Porphyria cutanea tarda (PCT) is an autosomal dominant disorder that is a member of a family of disorders referred to as the porphyrias. Each disease in this family results from deficiencies in a specific enzyme involved in the biosynthesis of heme (also called the porphyrin pathway). The term porphyria is derived from the Greek term porphura which means "purple pigment" in reference to the coloration of body fluids in patients suffereing from a porphyria. The porphyrias are classified on the basis of the tissue that is the predominant site of accumulation of metabolic intermediates. These classifications are "hepatic" or "erythroid". Each disease is also further characterized as being acute or cutaneous dependent upon the major clinical features of the disease. PCT results from deficiencies in uroporphyrinogen decarboxylase (UROD) in the liver and other tissues of the body. PCT is the most commonly occurring porphyria of any type and it is classified as an hepatic porphyria. PCT has also been called symptomatic porphyria or idiosyncratic porphyria.
PCT is divided into three subtypes: type I is the sporadic type, type II is the familial autosomal dominant type, and type III is the familial rare type. Type I PCT accounts for approximately 80% of all PCT patients worldwide. All three types of PCT have similar clinical features. However, only type II PCT has been directly associated with mutations in the UROD gene and the disorder is an autosomal dominant inherited trait with the characteristic of incomplete penetrance. No mutations in UROD have been found in type I or type III PCT patients. Type I PCT is believed to be the result of multifactorial effects on the level of activity of the UROD encoded enzyme within hepatocytes. Type III disease is a rare familial form of the disease resulting from an as yet unknown inherited defect that secondarily affects hepatic UROD activity. Hepatoerythropoietic porphyria (HEP) is the homozygous dominant form of type II PCT. HEP receives its name because the deficiency in UROD leads to the accumulation of porphyrins in both the liver and bone marrow. The symptoms of HEP are similar to those of congenital erythropoietic porphyria (CEP).
The uroporphyrinogen decarboxylase gene (UROD) is located on chromosome 1p34 covering just 3 kb and encompassing 10 exons that generate two alternatively spliced mRNAs. Only one of the resultant mRNAs code for functional enzyme and this protein is 367 amino acids. Several mutations have been identified in the UROD gene resulting in type II autosomal dominant PCT. These mutations include missense, nonsense, and splicing mutations. Most of the identified mutations are unique to a given PCT patient.
PCT is characterized by blistering skin lesions on sun-exposed areas of the skin and the urinary excretion of large amounts of uroporphyrin.

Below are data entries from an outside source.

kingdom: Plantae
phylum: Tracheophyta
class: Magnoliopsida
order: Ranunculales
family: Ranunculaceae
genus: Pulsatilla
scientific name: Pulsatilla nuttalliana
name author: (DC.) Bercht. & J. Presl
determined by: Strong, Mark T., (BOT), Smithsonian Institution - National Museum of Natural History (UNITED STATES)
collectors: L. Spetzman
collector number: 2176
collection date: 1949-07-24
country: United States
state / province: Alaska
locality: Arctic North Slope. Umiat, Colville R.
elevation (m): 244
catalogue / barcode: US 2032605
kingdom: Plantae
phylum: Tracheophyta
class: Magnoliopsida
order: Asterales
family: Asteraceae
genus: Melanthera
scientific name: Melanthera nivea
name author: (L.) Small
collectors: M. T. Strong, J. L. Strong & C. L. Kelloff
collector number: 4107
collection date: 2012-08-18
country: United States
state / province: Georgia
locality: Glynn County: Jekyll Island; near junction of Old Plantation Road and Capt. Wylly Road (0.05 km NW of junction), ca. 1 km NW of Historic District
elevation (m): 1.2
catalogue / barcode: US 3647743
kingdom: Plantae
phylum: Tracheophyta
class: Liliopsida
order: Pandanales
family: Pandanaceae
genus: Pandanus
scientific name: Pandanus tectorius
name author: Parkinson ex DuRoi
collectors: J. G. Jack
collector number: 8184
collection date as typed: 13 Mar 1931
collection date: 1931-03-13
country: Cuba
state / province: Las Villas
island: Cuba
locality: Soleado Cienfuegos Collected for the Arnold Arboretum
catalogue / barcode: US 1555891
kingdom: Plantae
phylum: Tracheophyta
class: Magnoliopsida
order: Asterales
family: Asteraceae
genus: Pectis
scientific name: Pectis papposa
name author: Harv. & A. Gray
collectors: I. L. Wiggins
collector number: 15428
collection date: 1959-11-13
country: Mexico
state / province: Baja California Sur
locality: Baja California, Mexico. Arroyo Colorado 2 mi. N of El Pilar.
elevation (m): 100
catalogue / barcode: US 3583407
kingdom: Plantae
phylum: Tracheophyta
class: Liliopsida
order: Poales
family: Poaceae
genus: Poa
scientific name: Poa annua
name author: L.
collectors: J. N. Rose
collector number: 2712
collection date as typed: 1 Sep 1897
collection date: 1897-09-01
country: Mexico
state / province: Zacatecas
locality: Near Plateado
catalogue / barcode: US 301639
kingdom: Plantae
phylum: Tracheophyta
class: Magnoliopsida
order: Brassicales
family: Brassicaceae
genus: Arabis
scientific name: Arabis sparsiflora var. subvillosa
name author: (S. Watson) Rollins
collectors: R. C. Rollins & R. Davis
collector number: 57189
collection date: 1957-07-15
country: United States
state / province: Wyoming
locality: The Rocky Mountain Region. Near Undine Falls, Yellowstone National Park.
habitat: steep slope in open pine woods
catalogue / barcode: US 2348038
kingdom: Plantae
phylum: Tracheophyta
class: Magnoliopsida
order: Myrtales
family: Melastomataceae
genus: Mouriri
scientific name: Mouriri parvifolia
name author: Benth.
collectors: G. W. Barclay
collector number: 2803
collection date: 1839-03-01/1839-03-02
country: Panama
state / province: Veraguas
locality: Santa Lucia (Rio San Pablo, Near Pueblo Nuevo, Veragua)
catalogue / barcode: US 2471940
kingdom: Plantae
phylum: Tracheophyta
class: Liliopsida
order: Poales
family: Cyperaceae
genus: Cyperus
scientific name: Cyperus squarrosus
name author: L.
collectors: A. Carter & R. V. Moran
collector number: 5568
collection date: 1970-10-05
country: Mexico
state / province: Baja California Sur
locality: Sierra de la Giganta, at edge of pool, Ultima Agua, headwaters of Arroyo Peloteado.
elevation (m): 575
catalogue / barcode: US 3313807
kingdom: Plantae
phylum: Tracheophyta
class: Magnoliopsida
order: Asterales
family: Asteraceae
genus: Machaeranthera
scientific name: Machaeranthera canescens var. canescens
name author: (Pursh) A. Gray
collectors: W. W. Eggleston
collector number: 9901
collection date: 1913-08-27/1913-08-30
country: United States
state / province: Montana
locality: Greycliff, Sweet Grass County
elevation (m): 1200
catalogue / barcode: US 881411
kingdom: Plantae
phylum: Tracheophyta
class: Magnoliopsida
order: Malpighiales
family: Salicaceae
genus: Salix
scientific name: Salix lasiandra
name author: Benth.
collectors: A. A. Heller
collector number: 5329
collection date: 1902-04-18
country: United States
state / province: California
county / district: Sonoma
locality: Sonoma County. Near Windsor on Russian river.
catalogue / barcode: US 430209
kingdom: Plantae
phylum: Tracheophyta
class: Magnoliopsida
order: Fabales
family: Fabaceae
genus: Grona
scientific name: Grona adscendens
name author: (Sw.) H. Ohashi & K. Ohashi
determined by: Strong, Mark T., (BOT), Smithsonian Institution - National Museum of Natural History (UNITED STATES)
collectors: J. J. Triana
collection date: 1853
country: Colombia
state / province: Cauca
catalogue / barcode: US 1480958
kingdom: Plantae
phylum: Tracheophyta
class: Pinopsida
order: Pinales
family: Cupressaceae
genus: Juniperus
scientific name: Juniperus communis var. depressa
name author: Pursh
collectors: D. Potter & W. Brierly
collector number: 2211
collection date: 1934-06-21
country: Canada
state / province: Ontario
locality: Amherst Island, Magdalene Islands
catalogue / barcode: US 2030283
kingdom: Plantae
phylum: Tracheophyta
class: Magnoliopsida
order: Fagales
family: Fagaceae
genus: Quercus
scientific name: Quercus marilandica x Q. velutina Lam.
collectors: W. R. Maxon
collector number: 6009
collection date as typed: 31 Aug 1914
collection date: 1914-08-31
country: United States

Because of this characteristic feature, PCT is strongly indicated in persons who develop skin lesions, particularly on the back of the hands, upon exposure to sunlight. Symptom of PCT can be precipitated by excess hepatic iron, alcohol consumption, hepatitis C infection, estrogen administration, HIV infection and by induction of cytochrome P450 (CYP) enzymes such as is typically seen in smokers. Persons harboring mutations in the HFE gene which results in hemochromatosis are also highly predisposed to PCT.
The blistering lesions of PCT rupture easily and heal slowly. The poor healing of the wounds can lead to secondary infections. Due to repeated blistering and rupture, the skin becomes thickened, scarred and calcified resembling features of scleroderma (referred to as pseudoscleroderma). In addition to the cutaneous clinical features of PCT, there are also hepatic abnormalities that can be evidenced by abnormal liver function tests. Histologically the liver of PCT patients shows necrosis, inflammation, increased iron deposition and increased fatty deposits. In spite of these hepatic findings cirrhosis is only reported in one third of PCT patients.
HEP usually presents in infancy or childhood with red urine, blistering skin lesions and scarring. Hemolytic anemia, associated with splenomegaly, is commonly present in these patients due in part to the deposition of porphyrins in the bone marrow. As indicated above, these symptoms are similar to those seen in congenital erythropoietic porphyria, CEP.
The specific treatment regimen for PCT patients depends upon several factors. All patients need protection from sunlight while they are in the symptomatic phase. It is important to ensure that eliminate of known susceptibility factors is adhered to. These factors include alcohol consumption, smoking, oral estrogen use, and hepatotoxins. Reductions in total body iron stores and liver iron content may be necessary and is effected by phlebotomy and administration of low dose anti-malarial agents (chloroquine or hydroxychloroquine). Iron chelation therapy with the use of deferasirox, deferiprone, or desferrioxamine, may be necessary if phlebotomy is contraindicated. Other porphyrias that cause blistering skin lesions, such as HEP, are not responsive to the same treatment regimen and, therefore, it is important to make a correct diagnosis of PCT before treatment is initiated.